Menu
2025 Session

Budget Amendments - HB1600 (Member Request)

View Budget Item
View Budget Item amendments

Chief Patron: Sickles
Mitigate Nursing Facility Payment Reductions from New Payment Methodology (language only)

Item 288 #19h

Item 288 #19h

Health and Human Resources
Department of Medical Assistance Services

Language

Page 392, line 44, after “October 1, 2025.” insert:

“In implementing this methodology change, the department shall limit provider-specific rate reductions attributable solely to this change to no more than 5 percent; this same limitation shall be applied for the first scheduled rebasing subsequent to the implementation of this methodology change."



Explanation

(This amendment modifies language in the introduced budget that directs the Department of Medical Assistance Services to modify the nursing facility reimbursement methodology to use the Patient-Driven Payment Model (PDPM) instead of Resource Utilization Groups (RUG). This change will modify the way case severity is measured. Language in the introduced budget requires the reimbursement methodology change to be implemented in a budget neutral manner no later than October 1, 2025, when the RUG methodology will no longer be supported by the federal Centers for Medicare and Medicaid.
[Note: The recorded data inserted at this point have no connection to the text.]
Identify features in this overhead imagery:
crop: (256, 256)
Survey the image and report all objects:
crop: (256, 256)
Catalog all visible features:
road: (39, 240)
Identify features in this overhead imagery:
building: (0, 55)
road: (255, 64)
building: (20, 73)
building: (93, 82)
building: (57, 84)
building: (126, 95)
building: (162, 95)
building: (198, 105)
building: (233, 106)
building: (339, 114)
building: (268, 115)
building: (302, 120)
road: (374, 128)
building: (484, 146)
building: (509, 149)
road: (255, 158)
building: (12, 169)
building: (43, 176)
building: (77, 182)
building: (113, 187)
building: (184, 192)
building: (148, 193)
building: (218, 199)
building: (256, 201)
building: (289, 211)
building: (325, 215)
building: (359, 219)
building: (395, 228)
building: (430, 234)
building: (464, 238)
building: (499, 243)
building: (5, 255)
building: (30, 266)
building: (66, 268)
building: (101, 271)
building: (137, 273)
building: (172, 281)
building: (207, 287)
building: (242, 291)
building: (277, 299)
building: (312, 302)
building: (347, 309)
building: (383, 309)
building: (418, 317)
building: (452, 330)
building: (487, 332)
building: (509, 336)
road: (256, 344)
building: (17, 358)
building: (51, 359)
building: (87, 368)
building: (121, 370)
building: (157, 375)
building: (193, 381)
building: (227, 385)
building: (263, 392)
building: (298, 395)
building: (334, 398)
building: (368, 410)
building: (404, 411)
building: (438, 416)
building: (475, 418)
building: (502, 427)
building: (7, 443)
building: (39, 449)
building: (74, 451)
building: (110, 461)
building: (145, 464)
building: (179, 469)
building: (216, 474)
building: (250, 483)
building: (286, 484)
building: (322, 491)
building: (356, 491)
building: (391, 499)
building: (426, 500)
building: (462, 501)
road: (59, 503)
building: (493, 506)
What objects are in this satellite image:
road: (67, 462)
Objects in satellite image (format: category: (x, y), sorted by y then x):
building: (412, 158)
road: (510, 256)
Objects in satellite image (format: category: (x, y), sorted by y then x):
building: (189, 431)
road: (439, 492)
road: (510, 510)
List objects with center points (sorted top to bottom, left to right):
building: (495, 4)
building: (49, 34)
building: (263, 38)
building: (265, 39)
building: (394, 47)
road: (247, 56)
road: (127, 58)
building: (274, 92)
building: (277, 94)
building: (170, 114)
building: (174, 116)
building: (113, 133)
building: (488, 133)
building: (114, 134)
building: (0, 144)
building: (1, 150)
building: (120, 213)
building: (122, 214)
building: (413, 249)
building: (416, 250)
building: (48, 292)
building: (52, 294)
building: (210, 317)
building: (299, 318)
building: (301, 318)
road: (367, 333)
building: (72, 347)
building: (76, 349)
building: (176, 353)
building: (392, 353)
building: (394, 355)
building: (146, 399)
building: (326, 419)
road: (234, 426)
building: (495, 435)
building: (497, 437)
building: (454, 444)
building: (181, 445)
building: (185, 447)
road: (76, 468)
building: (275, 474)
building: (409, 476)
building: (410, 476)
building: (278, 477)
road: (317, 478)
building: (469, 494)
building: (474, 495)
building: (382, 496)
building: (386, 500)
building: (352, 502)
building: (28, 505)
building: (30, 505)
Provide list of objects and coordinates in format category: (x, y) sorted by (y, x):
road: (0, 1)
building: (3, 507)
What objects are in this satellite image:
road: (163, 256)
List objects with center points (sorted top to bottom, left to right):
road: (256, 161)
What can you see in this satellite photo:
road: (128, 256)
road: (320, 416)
Language is modified to mitigate the effect of implementation in a budget neutral manner. Based on the experience of other states who have already transitioned to PDPM or who are further along in the transition, it is clear statewide budget neutrality may mask significant rate variation at the individual facility level. Dramatic reductions in payment rates with no changes in patient mix – just a methodology change – will have a significant impact on facilities’ ability to remain viable. This limitation to the magnitude of those reductions will mitigate those concerns. Because the next scheduled rebasing will utilize data from a period prior to this change, the same effect will occur just as suddenly. By continuing the downside protection for the first rebasing, providers will have the opportunity to properly adjust to the new methodology.)